Sospechas infundadas (Cosas que pasan - 2)

Por Jesús Villanueva Jiménez  (Publicado en La Opinión el 9 de octubre de 2011)

          Hace unos días, un buen amigo, sufridor propietario de un supermercado de un popular barrio de Santa Cruz (cuyo nombre omitiré, por petición de mi amigo), me contó esta singular anécdota:

          Un caluroso lunes de este agosto pasado, como todos los lunes, miércoles y viernes de cada semana, desde hacía muchos años, doña Candelaria, entró al supermercado a primera hora de la mañana. Octogenaria ya, doña Candelaria es una mujer amable y cariñosa con sus vecinos, y respetada y querida a sus vez por todos ellos. Mujer menuda, de andares todo lo elegantes que sus cansados huesos le permiten, ofrece una mirada viva y una perpetua sonrisa. Decían que de joven había sido muy bella, y cortejada por muchos hombres -me apuntó Manolo-. Aunque ella sólo tuvo un amor: Juan Alberto, profesor de literatura y afamado poeta, del que enviudó hace ya quince años.

          -Buenos días, Manolo -saludó la anciana a mi amigo, que, como siempre, atendía la caja registradora, mientras su esposa, Lola, se ocupaba del mostrador de frutas y verduras, y el de quesos y embutidos, ambos contiguos y situados a la derecha de la entrada al establecimiento.

          -Buenos días, doña Candelaria -contestó al saludo mi amigo Manolo.

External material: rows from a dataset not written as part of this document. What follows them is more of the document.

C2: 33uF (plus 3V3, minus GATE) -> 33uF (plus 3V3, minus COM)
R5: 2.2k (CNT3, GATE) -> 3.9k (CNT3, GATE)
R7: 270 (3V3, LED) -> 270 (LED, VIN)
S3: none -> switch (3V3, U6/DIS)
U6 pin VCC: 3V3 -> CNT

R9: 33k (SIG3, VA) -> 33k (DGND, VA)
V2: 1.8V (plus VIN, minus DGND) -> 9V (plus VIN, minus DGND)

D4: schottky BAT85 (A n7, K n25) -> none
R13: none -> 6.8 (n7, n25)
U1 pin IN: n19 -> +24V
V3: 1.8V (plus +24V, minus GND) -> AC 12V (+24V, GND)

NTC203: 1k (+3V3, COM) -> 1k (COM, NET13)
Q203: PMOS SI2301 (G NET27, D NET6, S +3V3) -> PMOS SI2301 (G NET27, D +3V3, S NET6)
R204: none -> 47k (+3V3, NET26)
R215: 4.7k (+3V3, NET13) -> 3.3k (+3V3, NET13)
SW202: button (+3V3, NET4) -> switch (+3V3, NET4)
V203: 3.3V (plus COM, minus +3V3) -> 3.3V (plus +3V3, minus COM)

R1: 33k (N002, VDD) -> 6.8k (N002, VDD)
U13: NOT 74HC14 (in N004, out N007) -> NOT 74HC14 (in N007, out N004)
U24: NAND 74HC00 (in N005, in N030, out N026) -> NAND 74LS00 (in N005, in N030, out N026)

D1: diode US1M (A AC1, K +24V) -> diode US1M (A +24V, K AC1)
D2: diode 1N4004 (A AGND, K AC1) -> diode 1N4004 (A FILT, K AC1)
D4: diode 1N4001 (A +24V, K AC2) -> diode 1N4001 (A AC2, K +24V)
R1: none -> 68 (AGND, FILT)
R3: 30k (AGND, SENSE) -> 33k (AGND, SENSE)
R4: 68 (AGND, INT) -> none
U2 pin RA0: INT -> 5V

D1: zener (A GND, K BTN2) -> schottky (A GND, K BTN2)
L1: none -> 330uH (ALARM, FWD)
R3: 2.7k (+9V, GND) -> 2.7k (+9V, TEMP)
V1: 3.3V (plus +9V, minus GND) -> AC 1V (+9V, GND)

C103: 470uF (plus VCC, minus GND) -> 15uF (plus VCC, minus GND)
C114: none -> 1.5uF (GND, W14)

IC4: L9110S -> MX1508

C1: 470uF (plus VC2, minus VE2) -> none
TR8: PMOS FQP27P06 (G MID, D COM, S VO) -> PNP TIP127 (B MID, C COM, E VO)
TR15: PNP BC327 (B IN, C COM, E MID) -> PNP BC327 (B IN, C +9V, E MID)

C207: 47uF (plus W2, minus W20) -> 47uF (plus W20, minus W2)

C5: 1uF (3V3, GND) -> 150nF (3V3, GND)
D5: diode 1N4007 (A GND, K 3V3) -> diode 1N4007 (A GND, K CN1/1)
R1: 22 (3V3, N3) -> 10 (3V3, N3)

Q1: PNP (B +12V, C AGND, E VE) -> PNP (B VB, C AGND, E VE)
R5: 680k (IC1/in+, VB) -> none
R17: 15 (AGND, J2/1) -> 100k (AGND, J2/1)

          -Buenos días, doña Candelaria -repitió Lola, alargando el cuello para dejarse ver por la anciana, que en ese momento retiraba de la fila de una docena de carritos el primero de ellos.

          La anciana inició su habitual recorrido por el local rectangular (de unos ciento cincuenta metros cuadrados), introduciendo en el carro el paquete de fideos, el bote de tomate frito y la lata de piña en almíbar; generalmente poca cosa. Siempre dejaba para el final el paso por la frutería, donde entablaba conversación con Lola mientras ésta le atendía. Pero esa mañana Manolo notó extraña a doña Candelaria. Parecía nerviosa, inquieta. En dos ocasiones que la observó dirigirse hacía la frutería, ella retrocedió sobre sus pasos, entreteniéndose en el fondo del autoservicio sin motivo aparente, donde no alcanzaba la vista de Manolo ni la de su esposa.

          El hombre se intranquilizó. El matrimonio cruzó sus miradas. Él frunció el ceño y ella se encogió de hombros. No podía creer mi amigo Manolo que su clienta más antigua y querida estuviera ocultando algo entre sus ropas. En aquel fondo alguien había estado robando tabletas de chocolate últimamente, y no había logrado cazar al sinvergüenza. Se negaba Manolo, siquiera a suponer, que fuese la buena de doña Candelaria la autora de aquellos robos. ¿Y si así fuese? Sería incapaz de desenmascarar a la anciana. Manolo se sintió fatal. No obstante, se acercó sigiloso hasta dónde se encontraba la vieja clienta.

          Escondido tras la esquina de una estantería distinguió la parte delantera del carrito, no se atrevió a asomarse más. Entonces, de súbito, escuchó lo que sin duda era un largo y amortiguado pedo y, a continuación, el aliviado suspiro de la anciana mujer.

          De puntillas, Manolo, aguantando la risa, y tan aliviado como su apreciada clienta, retrocedió hasta la caja registradora. Ya desde allí hizo señas tranquilizadoras a su mujer, que lo miraba expectante. Por fin vio a doña Candelaria, sonriente, dirigirse a la frutería, y charlar con Lola mientras ésta le despachaba la fruta, hortaliza y verdura habituales.

          -Bueno… ¿Y que tal se encuentra hoy, doña Candelaria? -inquirió Manolo, amable y cariñoso, con la feliz sensación de haberse quitado de encima una carga tormentosa y desagradable, mientras la anciana colocaba la compra en la cinta de la caja.

          -Bien, mi niño, bien… Bueno, un poquito molesta del vientre sí que estoy… pero, gracias a Dios, por lo demás bien, Manolo… para qué nos vamos a quejar -afirmó doña Candelaria, esbozando su inigualable y casi perpetua sonrisa.